Regarding "Waivers are good step" (Aug. 14 Eagle Editorial): Waivers are needed because requiring all children to read at a proficient level is a "statistically impossible standard"? Really?
For eight years the Wichita school district, not just certain schools, has failed to meet the accountability requirements under the No Child Left Behind law. Our state could replace USD 259's superintendent and school board with a trustee to deal with our district's four-year corrective-action status. The federal government could require the state to do more than this if Kansas refuses to take corrective action against our district.
This continued failure without consequences raises a question: Is the largest district in the state too powerful to be held accountable under the No Child Left Behind law? Is the Wichita district really just a large ship, difficult to turn because of its size and sitting in the wrong ocean? Think about it: By moving 15 schools from Title I classification, the district removed several schools currently "on improvement" from further oversight under the NCLB law.
We cannot ignore that behind all the numbers are real children struggling to learn to read. Do we look into their faces and say, "Sorry, we just can't teach everyone?"
Paul speaks out
Can anyone explain to me why Rep. Ron Paul, R-Texas, who placed a very close second to Rep. Michele Bachmann, R-Minn., in the Iowa straw poll, is not rated as one of the top three GOP candidates for president in media reports? He seems to be the only politician who is speaking out against the United States' warring madness.

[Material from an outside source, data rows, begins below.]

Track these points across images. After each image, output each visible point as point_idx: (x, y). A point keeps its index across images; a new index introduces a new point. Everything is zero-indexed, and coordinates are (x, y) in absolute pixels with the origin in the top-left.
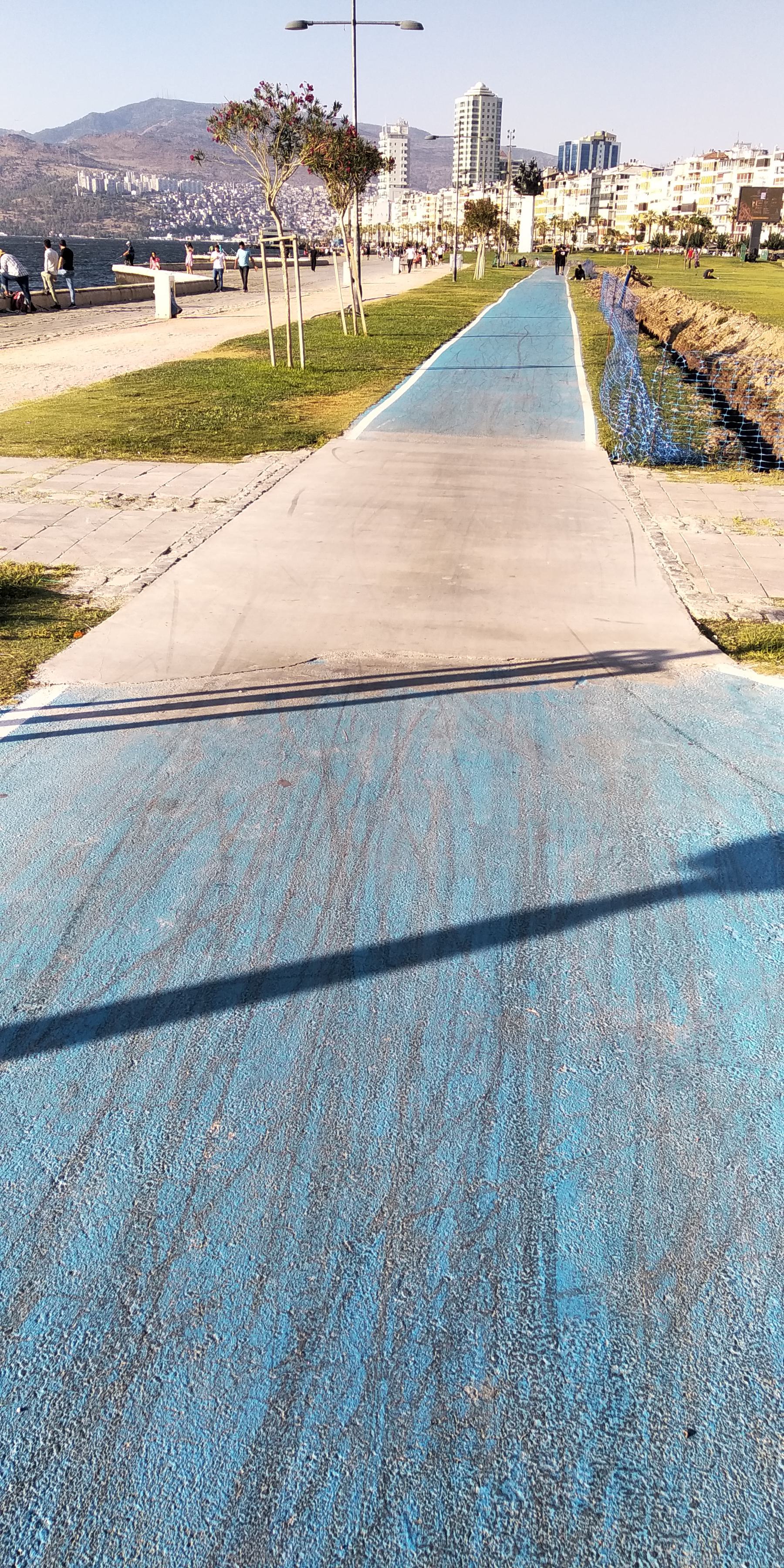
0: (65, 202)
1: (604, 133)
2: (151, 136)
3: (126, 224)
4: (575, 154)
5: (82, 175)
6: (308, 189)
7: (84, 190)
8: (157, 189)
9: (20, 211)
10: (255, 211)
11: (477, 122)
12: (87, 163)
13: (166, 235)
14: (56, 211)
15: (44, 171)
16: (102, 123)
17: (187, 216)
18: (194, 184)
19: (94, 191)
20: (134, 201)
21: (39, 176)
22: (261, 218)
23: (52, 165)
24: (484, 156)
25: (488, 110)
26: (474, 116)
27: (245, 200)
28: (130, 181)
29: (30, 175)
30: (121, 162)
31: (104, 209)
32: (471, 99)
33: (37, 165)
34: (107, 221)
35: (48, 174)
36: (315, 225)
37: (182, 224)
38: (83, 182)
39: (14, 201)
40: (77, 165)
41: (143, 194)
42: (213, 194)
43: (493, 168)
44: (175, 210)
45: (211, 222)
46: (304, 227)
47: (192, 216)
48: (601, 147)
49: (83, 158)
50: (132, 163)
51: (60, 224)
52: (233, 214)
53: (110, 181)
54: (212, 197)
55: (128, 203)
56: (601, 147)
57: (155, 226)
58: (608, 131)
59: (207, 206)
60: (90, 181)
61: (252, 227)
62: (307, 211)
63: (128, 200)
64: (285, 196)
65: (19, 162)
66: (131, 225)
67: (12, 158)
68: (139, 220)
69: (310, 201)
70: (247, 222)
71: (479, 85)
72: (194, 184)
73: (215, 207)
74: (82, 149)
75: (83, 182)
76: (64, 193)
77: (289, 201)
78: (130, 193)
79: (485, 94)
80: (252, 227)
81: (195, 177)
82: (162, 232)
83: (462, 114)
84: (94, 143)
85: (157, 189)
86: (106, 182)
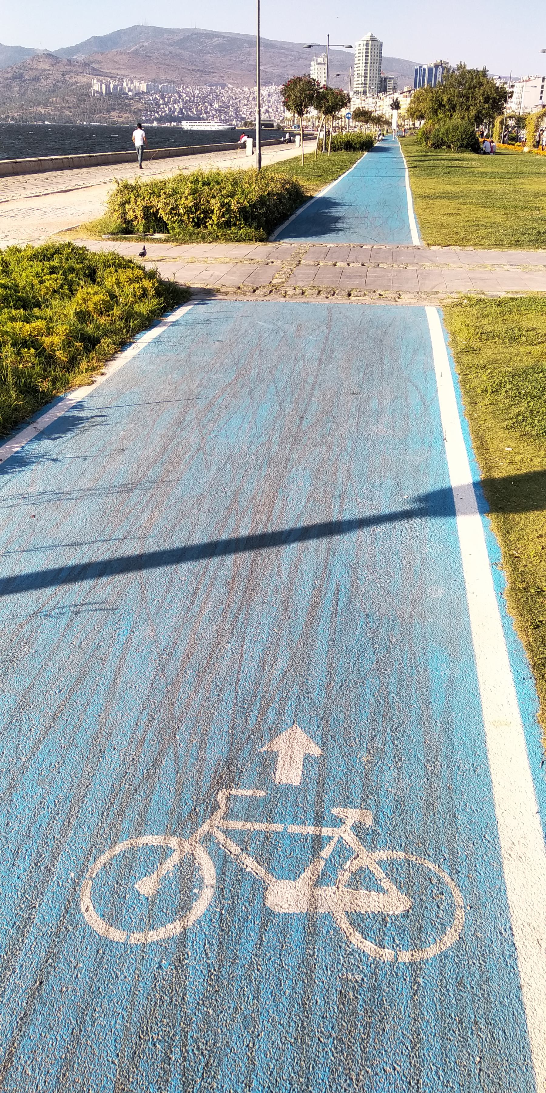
0: (85, 100)
1: (441, 61)
2: (136, 53)
3: (126, 115)
4: (424, 73)
5: (95, 81)
6: (246, 89)
7: (97, 92)
8: (145, 91)
9: (55, 107)
10: (211, 105)
11: (368, 53)
12: (96, 73)
13: (152, 122)
14: (79, 107)
15: (68, 79)
16: (102, 43)
17: (166, 109)
18: (170, 87)
19: (104, 92)
20: (131, 99)
21: (65, 82)
22: (216, 110)
23: (72, 74)
24: (372, 72)
25: (375, 47)
26: (366, 52)
27: (205, 97)
28: (127, 85)
29: (58, 82)
30: (119, 72)
31: (111, 105)
32: (365, 43)
33: (63, 75)
34: (113, 113)
35: (70, 81)
36: (252, 114)
37: (163, 114)
38: (96, 86)
39: (50, 100)
40: (90, 74)
41: (136, 94)
42: (183, 94)
43: (377, 79)
44: (158, 105)
45: (182, 113)
46: (244, 116)
47: (170, 108)
48: (440, 69)
49: (94, 69)
50: (126, 72)
51: (82, 116)
52: (197, 108)
53: (114, 85)
54: (182, 96)
55: (126, 101)
56: (440, 69)
57: (145, 116)
58: (444, 60)
59: (179, 102)
60: (101, 85)
61: (209, 116)
62: (246, 105)
63: (127, 99)
64: (231, 95)
65: (50, 72)
66: (129, 116)
67: (46, 70)
68: (134, 112)
69: (248, 98)
70: (206, 113)
71: (369, 34)
72: (170, 87)
73: (185, 103)
74: (92, 62)
75: (96, 86)
76: (84, 94)
77: (234, 98)
78: (127, 94)
79: (373, 39)
80: (209, 116)
81: (169, 82)
82: (150, 120)
83: (359, 51)
84: (99, 58)
85: (145, 91)
86: (112, 86)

The Eagle's Aug. 16 front-page report on the cost of war should have given everyone pause, including our congressmen and president. The horrendous debt of our country will never be paid off unless we cut the outlandish and unreasonable amount we are spending on war. The politicians who talk about cutting the size of government are disingenuous in their rhetoric unless they include a desire to cut the size of the military. It seems as if our government wants to expand our military as the way to create more jobs.
I doubt that any president will be able to curb our war mentality, but it would be refreshing to have one who would think and talk like Paul.
Cal Thomas wrote: "Living within our means has been replaced with 'entitlement,' 'spreading the wealth around' and 'fairness'" ("America needs to learn how to 'do without,'" Aug. 10 Opinion). He then shared a quote from Ric Edelman, CEO of Edelman Financial Services, who said that the market's downturn "is a political reaction, not an economic reaction. . . . The 500 biggest companies in America are still sitting on $1 trillion in cash." Thomas ended his column with this stunning opinion: "Getting that $1 trillion off the sidelines will also require a different political reaction. That will come in fall 2012. . . ."
Unemployment is at more than 9 percent, and those left working often have to put in punishing overtime hours to keep up with the work. Yet corporate America feels entitled to hoard $1 trillion. Apparently, jobs for average Americans will come only if we bow to the sense of entitlement felt by people like Edelman to have the elected officials they want and can control.
Let the debate continue over entitlements of people on Social Security and those who have been thrown out of work by corporate America and must rely on meager unemployment benefits. But we also need to debate the entitlement attitudes of the elite among us.